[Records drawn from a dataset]
+++
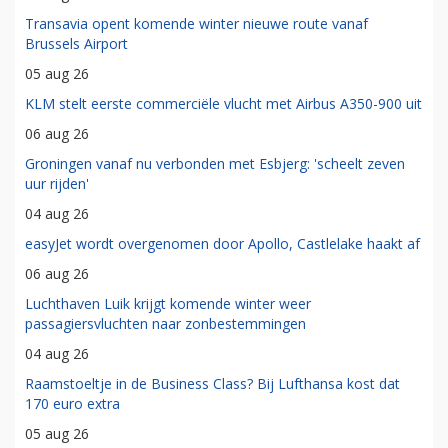
Transavia opent komende winter nieuwe route vanaf
Brussels Airport
05 aug 26
KLM stelt eerste commerciële vlucht met Airbus A350-900 uit
06 aug 26
Groningen vanaf nu verbonden met Esbjerg: 'scheelt zeven
uur rijden'
04 aug 26
easyJet wordt overgenomen door Apollo, Castlelake haakt af
06 aug 26
Luchthaven Luik krijgt komende winter weer
passagiersvluchten naar zonbestemmingen
04 aug 26
Raamstoeltje in de Business Class? Bij Lufthansa kost dat
170 euro extra
05 aug 26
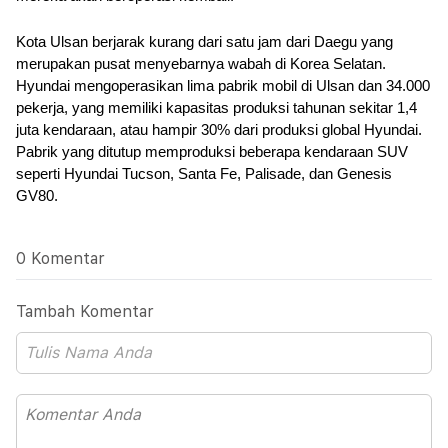
Kota Ulsan berjarak kurang dari satu jam dari Daegu yang 
merupakan pusat menyebarnya wabah di Korea Selatan. 
Hyundai mengoperasikan lima pabrik mobil di Ulsan dan 34.000 
pekerja, yang memiliki kapasitas produksi tahunan sekitar 1,4 
juta kendaraan, atau hampir 30% dari produksi global Hyundai. 
Pabrik yang ditutup memproduksi beberapa kendaraan SUV 
seperti Hyundai Tucson, Santa Fe, Palisade, dan Genesis 
GV80.
0 Komentar
Tambah Komentar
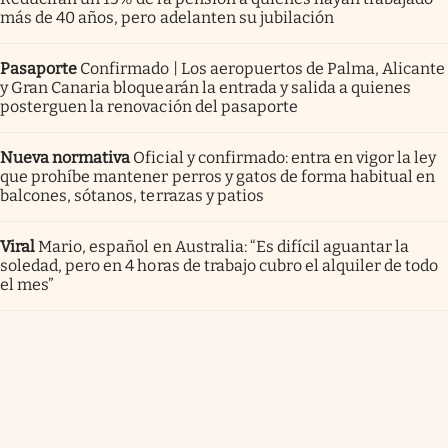
más de 40 años, pero adelanten su jubilación
Pasaporte
Confirmado | Los aeropuertos de Palma, Alicante
y Gran Canaria bloquearán la entrada y salida a quienes
posterguen la renovación del pasaporte
Nueva normativa
Oficial y confirmado: entra en vigor la ley
que prohíbe mantener perros y gatos de forma habitual en
balcones, sótanos, terrazas y patios
Viral
Mario, español en Australia: “Es difícil aguantar la
soledad, pero en 4 horas de trabajo cubro el alquiler de todo
el mes”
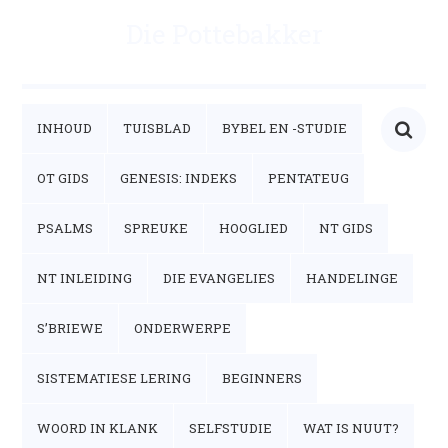
Die Pottebakker
INHOUD
TUISBLAD
BYBEL EN -STUDIE
OT GIDS
GENESIS: INDEKS
PENTATEUG
PSALMS
SPREUKE
HOOGLIED
NT GIDS
NT INLEIDING
DIE EVANGELIES
HANDELINGE
S’BRIEWE
ONDERWERPE
SISTEMATIESE LERING
BEGINNERS
WOORD IN KLANK
SELFSTUDIE
WAT IS NUUT?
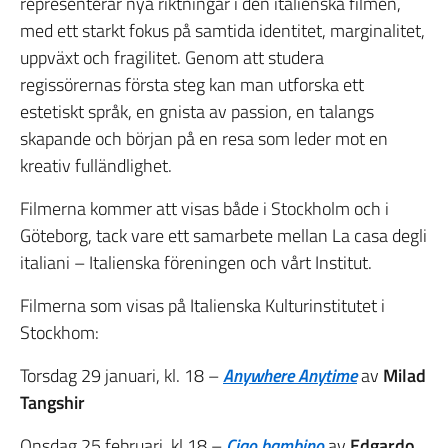
representerar nya riktningar i den italienska filmen,
med ett starkt fokus på samtida identitet, marginalitet,
uppväxt och fragilitet. Genom att studera
regissörernas första steg kan man utforska ett
estetiskt språk, en gnista av passion, en talangs
skapande och början på en resa som leder mot en
kreativ fulländlighet.
Filmerna kommer att visas både i Stockholm och i
Göteborg, tack vare ett samarbete mellan La casa degli
italiani – Italienska föreningen och vårt Institut.
Filmerna som visas på Italienska Kulturinstitutet i
Stockhom:
Torsdag 29 januari, kl. 18 –
Anywhere Anytime
av
Milad
Tangshir
Onsdag 25 februari, kl.18 –
Ciao bambino
av
Edgardo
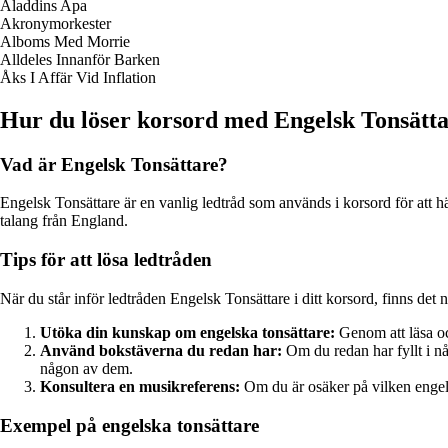
Aladdins Apa
Akronymorkester
Alboms Med Morrie
Alldeles Innanför Barken
Åks I Affär Vid Inflation
Hur du löser korsord med Engelsk Tonsätt
Vad är Engelsk Tonsättare?
Engelsk Tonsättare är en vanlig ledtråd som används i korsord för att 
talang från England.
Tips för att lösa ledtråden
När du står inför ledtråden Engelsk Tonsättare i ditt korsord, finns det n
Utöka din kunskap om engelska tonsättare:
Genom att läsa och
Använd bokstäverna du redan har:
Om du redan har fyllt i nå
någon av dem.
Konsultera en musikreferens:
Om du är osäker på vilken engels
Exempel på engelska tonsättare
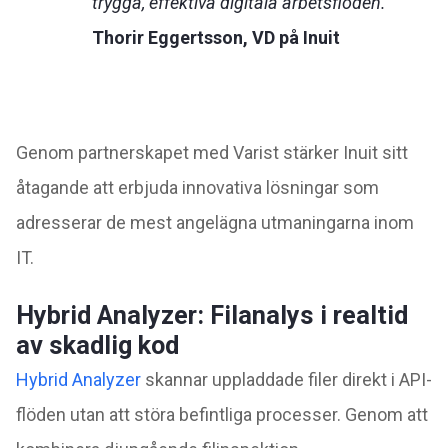
trygga, effektiva digitala arbetsflöden.
Thorir Eggertsson, VD på Inuit
Genom partnerskapet med Varist stärker Inuit sitt
åtagande att erbjuda innovativa lösningar som
adresserar de mest angelägna utmaningarna inom
IT.
Hybrid Analyzer: Filanalys i realtid
av skadlig kod
Hybrid Analyzer
skannar uppladdade filer direkt i API-
flöden utan att störa befintliga processer. Genom att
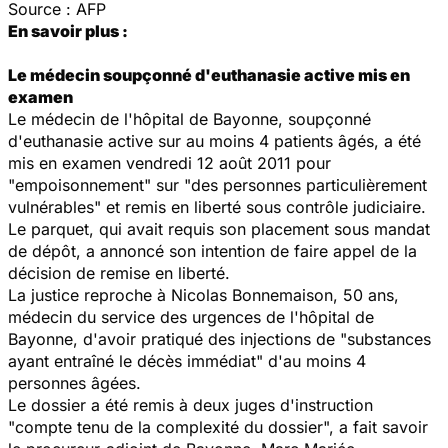
Source : AFP
En savoir plus :
Le médecin soupçonné d'euthanasie active mis en
examen
Le médecin de l'hôpital de Bayonne, soupçonné
d'euthanasie active sur au moins 4 patients âgés, a été
mis en examen vendredi 12 août 2011 pour
"empoisonnement" sur "des personnes particulièrement
vulnérables" et remis en liberté sous contrôle judiciaire.
Le parquet, qui avait requis son placement sous mandat
de dépôt, a annoncé son intention de faire appel de la
décision de remise en liberté.
La justice reproche à Nicolas Bonnemaison, 50 ans,
médecin du service des urgences de l'hôpital de
Bayonne, d'avoir pratiqué des injections de "substances
ayant entraîné le décès immédiat" d'au moins 4
personnes âgées.
Le dossier a été remis à deux juges d'instruction
"compte tenu de la complexité du dossier", a fait savoir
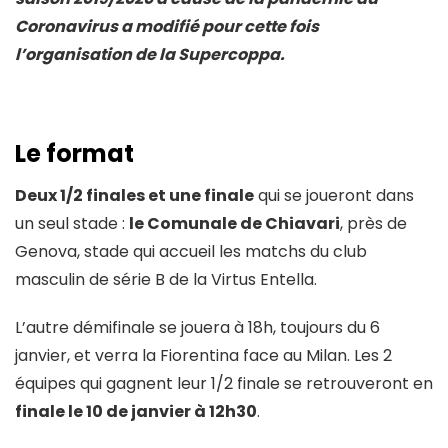
Coronavirus a modifié pour cette fois
l’organisation de la Supercoppa.
Le format
Deux 1/2 finales et une finale
qui se joueront dans
un seul stade :
le Comunale de Chiavari
, près de
Genova, stade qui accueil les matchs du club
masculin de série B de la Virtus Entella.
L’autre démifinale se jouera à 18h, toujours du 6
janvier, et verra la Fiorentina face au Milan. Les 2
équipes qui gagnent leur 1/2 finale se retrouveront en
finale le 10 de janvier à 12h30
.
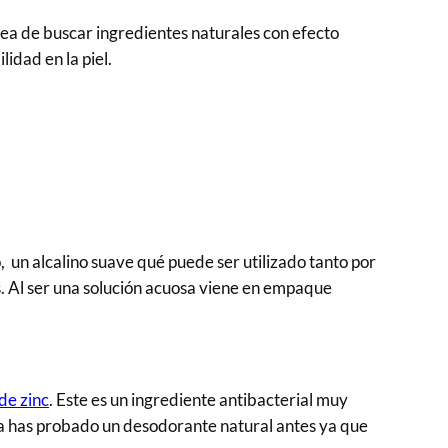
rea de buscar ingredientes naturales con efecto
lidad en la piel.
, un alcalino suave qué puede ser utilizado tanto por
os. Al ser una solución acuosa viene en empaque
de zinc
. Este es un ingrediente antibacterial muy
nca has probado un desodorante natural antes ya que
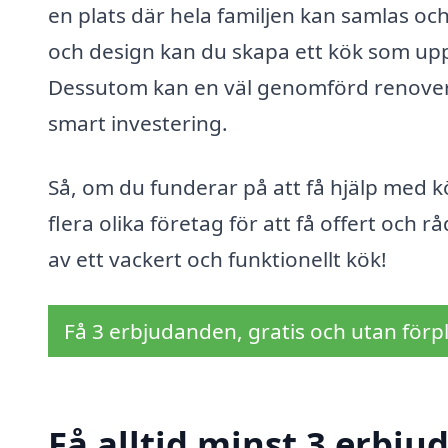
en plats där hela familjen kan samlas oc
och design kan du skapa ett kök som uppf
Dessutom kan en väl genomförd renovering
smart investering.
Så, om du funderar på att få hjälp med kö
flera olika företag för att få offert och
av ett vackert och funktionellt kök!
Få 3 erbjudanden, gratis och utan förpl
Få alltid minst 3 erbju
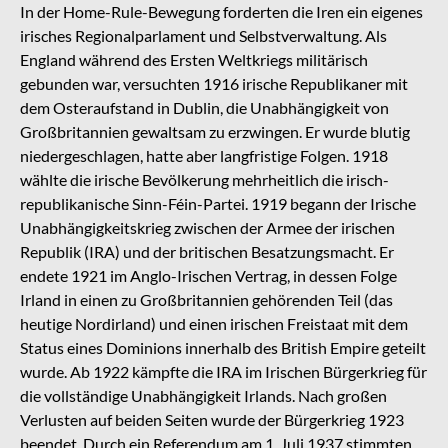
In der Home-Rule-Bewegung forderten die Iren ein eigenes
irisches Regionalparlament und Selbstverwaltung. Als
England während des Ersten Weltkriegs militärisch
gebunden war, versuchten 1916 irische Republikaner mit
dem Osteraufstand in Dublin, die Unabhängigkeit von
Großbritannien gewaltsam zu erzwingen. Er wurde blutig
niedergeschlagen, hatte aber langfristige Folgen. 1918
wählte die irische Bevölkerung mehrheitlich die irisch-
republikanische Sinn-Féin-Partei. 1919 begann der Irische
Unabhängigkeitskrieg zwischen der Armee der irischen
Republik (IRA) und der britischen Besatzungsmacht. Er
endete 1921 im Anglo-Irischen Vertrag, in dessen Folge
Irland in einen zu Großbritannien gehörenden Teil (das
heutige Nordirland) und einen irischen Freistaat mit dem
Status eines Dominions innerhalb des British Empire geteilt
wurde. Ab 1922 kämpfte die IRA im Irischen Bürgerkrieg für
die vollständige Unabhängigkeit Irlands. Nach großen
Verlusten auf beiden Seiten wurde der Bürgerkrieg 1923
beendet. Durch ein Referendum am 1. Juli 1937 stimmten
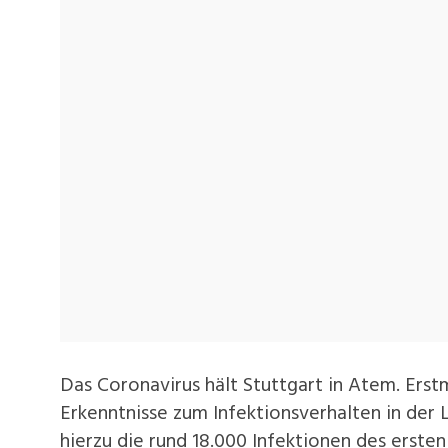
Das Coronavirus hält Stuttgart in Atem. Erstm
Erkenntnisse zum Infektionsverhalten in der 
hierzu die rund 18.000 Infektionen des erste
+++
> [WHAT IS REQUIRED] Transcribe exactly, and only, the lines from the one containing "och design kan du skapa ett kök som uppf" through the last line of the records above, both included; leave out the pictures.

> [WRITTEN ANSWER]
och design kan du skapa ett kök som uppf
Dessutom kan en väl genomförd renovering
smart investering.
Så, om du funderar på att få hjälp med kö
flera olika företag för att få offert och
av ett vackert och funktionellt kök!
Få 3 erbjudanden, gratis och utan förpl
Få alltid minst 3 erbju
In der Home-Rule-Bewegung forderten die Iren ein eigenes
irisches Regionalparlament und Selbstverwaltung. Als
England während des Ersten Weltkriegs militärisch
gebunden war, versuchten 1916 irische Republikaner mit
dem Osteraufstand in Dublin, die Unabhängigkeit von
Großbritannien gewaltsam zu erzwingen. Er wurde blutig
niedergeschlagen, hatte aber langfristige Folgen. 1918
wählte die irische Bevölkerung mehrheitlich die irisch-
republikanische Sinn-Féin-Partei. 1919 begann der Irische
Unabhängigkeitskrieg zwischen der Armee der irischen
Republik (IRA) und der britischen Besatzungsmacht. Er
endete 1921 im Anglo-Irischen Vertrag, in dessen Folge
Irland in einen zu Großbritannien gehörenden Teil (das
heutige Nordirland) und einen irischen Freistaat mit dem
Status eines Dominions innerhalb des British Empire geteilt
wurde. Ab 1922 kämpfte die IRA im Irischen Bürgerkrieg für
die vollständige Unabhängigkeit Irlands. Nach großen
Verlusten auf beiden Seiten wurde der Bürgerkrieg 1923
beendet. Durch ein Referendum am 1. Juli 1937 stimmten
Das Coronavirus hält Stuttgart in Atem. Erstm
Erkenntnisse zum Infektionsverhalten in der 
hierzu die rund 18.000 Infektionen des erste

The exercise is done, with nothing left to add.